Home > Text Nodes > Oracle Text Concepts
A theme is a topic associated with a given document. A document may have many themes. A theme does not have to appear in a document; for example, a document containing the words San Francisco
may have California
as one of its themes.
A stopword is a word that is not indexed during text transformations. A stopword is usually a low information word; in English a, the, this, or with are usually stopwords. A stoplist is a list of stopwords. Oracle Text supplies a stoplist for every language. By default during indexing, the system uses the Oracle Text default stoplist for your language. You can edit the default stoplist or create a new one.
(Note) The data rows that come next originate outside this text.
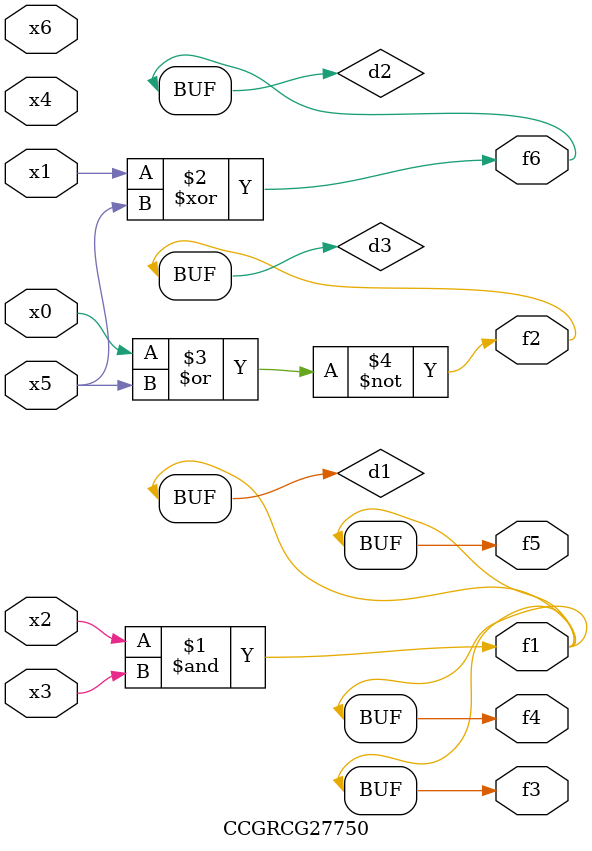
<source format=v>
module CCGRCG27750(
	input x0, x1, x2, x3, x4, x5, x6,
	output f1, f2, f3, f4, f5, f6
);

	wire d1, d2, d3;

	and (d1, x2, x3);
	xor (d2, x1, x5);
	nor (d3, x0, x5);
	assign f1 = d1;
	assign f2 = d3;
	assign f3 = d1;
	assign f4 = d1;
	assign f5 = d1;
	assign f6 = d2;
endmodule

</source>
Note: In Oracle Data Miner, stoplists are shared across all transformations and are not owned by a specific transformation. |
A stoptheme is a theme to be skipped over during indexing. Stopthemes are specified by adding them to stoplists.
Oracle text uses stopwords and stopthemes to indicate text that can be safely ignored during text mining.
The Oracle Text lexer breaks source text into tokens or themes—usually words—in accordance with a specified language. To extract tokens, the lexer uses parameters as defined by a lexer preference. These parameters include the definitions for the characters that separate tokens, such as whitespace, and whether to convert text to all uppercase or not. When theme indexing is enabled, the lexer analyses text to create theme tokens.
For detailed information about how Oracle Text functions, see the Oracle Text Reference.